=== Work instruction ===
Check every line of the data below for the string "pixels", and copy the ones that hold it.
━━━ Recorded information ━━━
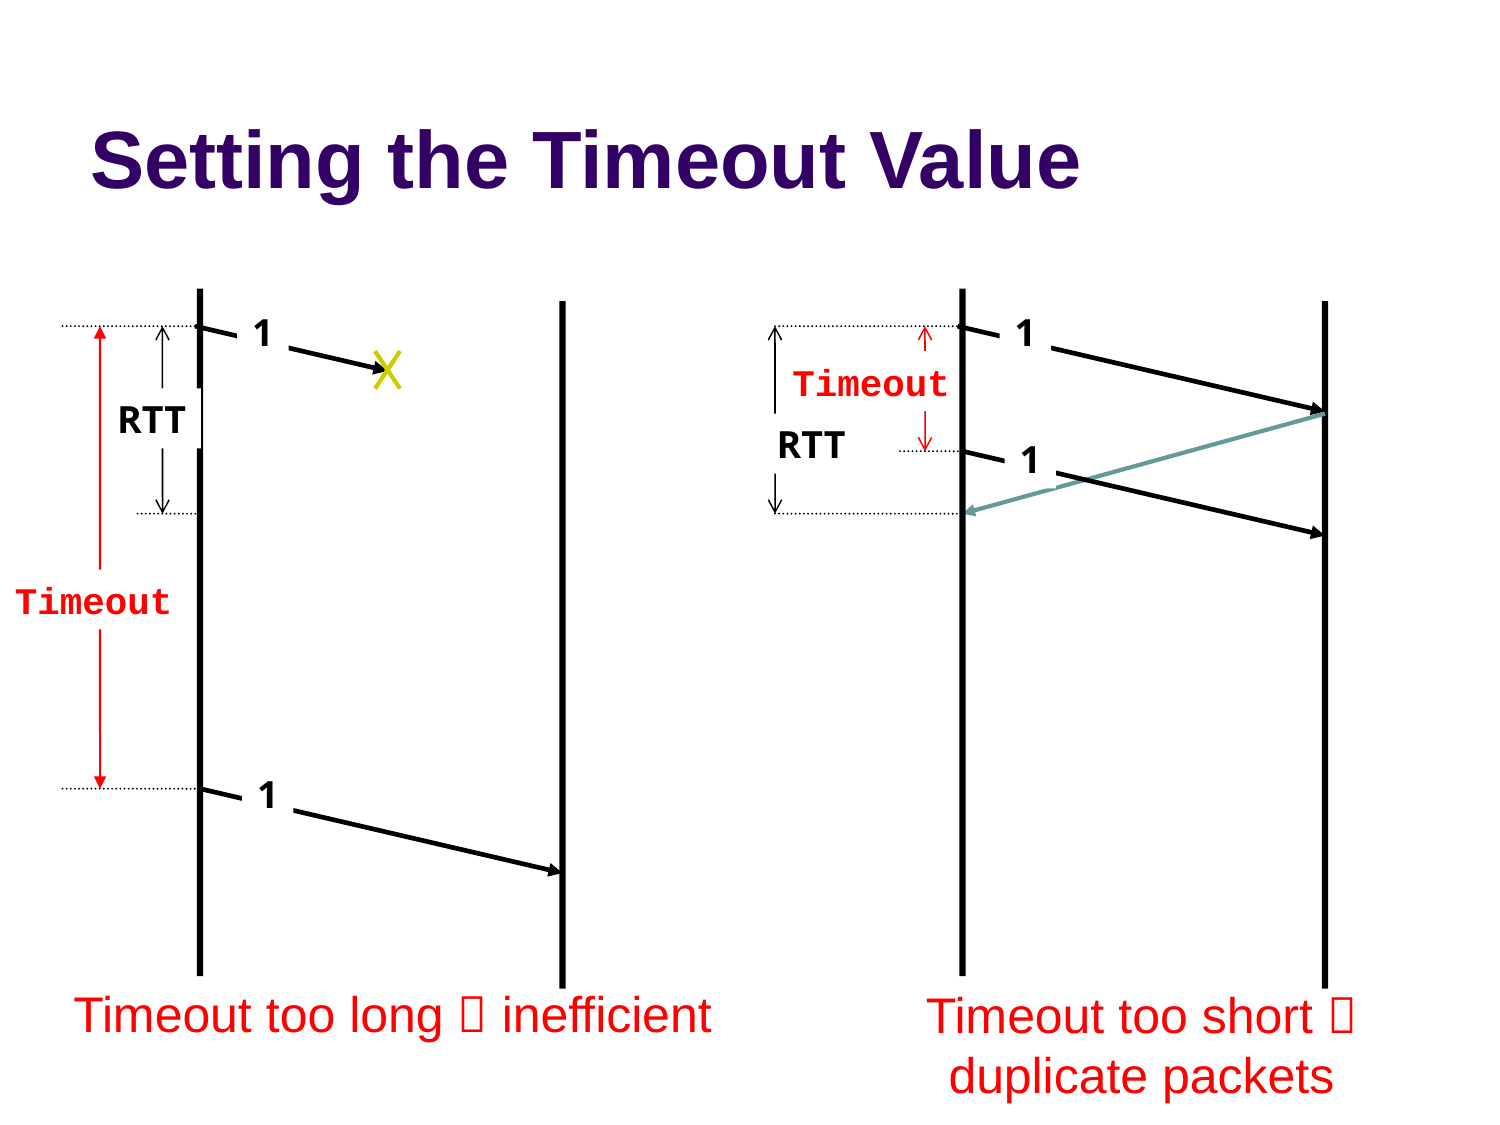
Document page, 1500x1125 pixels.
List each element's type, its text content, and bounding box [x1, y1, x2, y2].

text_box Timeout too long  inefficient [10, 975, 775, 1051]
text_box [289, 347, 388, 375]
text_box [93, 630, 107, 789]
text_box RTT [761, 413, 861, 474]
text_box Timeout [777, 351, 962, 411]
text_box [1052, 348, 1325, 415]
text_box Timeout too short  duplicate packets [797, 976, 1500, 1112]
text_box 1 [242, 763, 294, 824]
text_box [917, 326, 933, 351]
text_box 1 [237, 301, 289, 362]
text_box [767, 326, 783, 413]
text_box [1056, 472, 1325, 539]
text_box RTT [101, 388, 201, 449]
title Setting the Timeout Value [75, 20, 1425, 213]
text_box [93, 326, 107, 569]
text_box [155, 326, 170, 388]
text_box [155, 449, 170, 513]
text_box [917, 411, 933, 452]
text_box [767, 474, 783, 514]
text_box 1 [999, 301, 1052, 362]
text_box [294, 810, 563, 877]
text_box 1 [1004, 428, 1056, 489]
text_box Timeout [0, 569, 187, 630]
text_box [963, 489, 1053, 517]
━━━
━━━ Recorded information ━━━
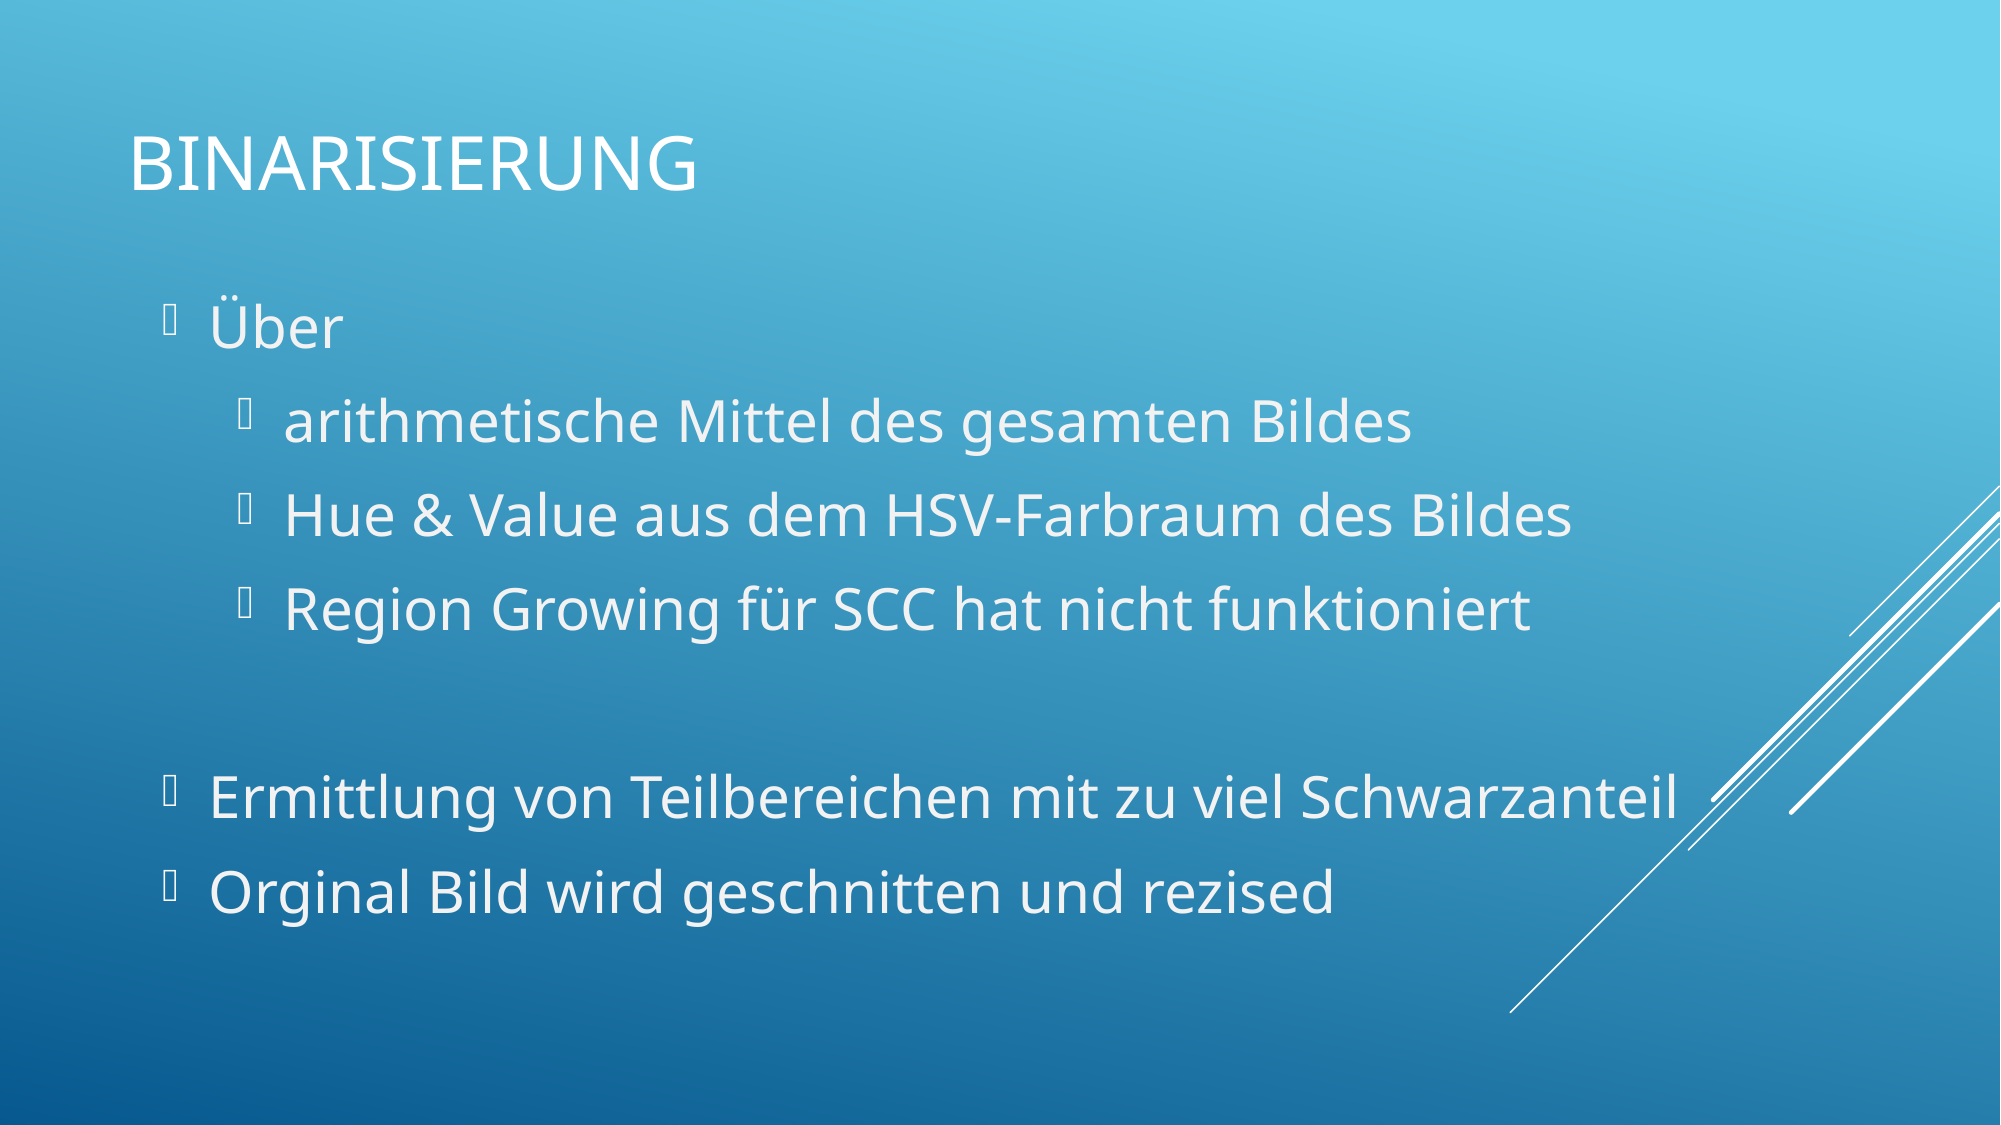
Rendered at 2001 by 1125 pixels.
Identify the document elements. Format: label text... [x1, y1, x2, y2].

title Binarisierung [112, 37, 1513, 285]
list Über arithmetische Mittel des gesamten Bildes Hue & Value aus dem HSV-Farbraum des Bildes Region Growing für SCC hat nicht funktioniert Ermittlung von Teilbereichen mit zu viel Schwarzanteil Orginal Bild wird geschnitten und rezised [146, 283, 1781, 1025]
━━━
=== Response to the exercise ===
Document page, 1500x1125 pixels.
Rendered at 2001 by 1125 pixels.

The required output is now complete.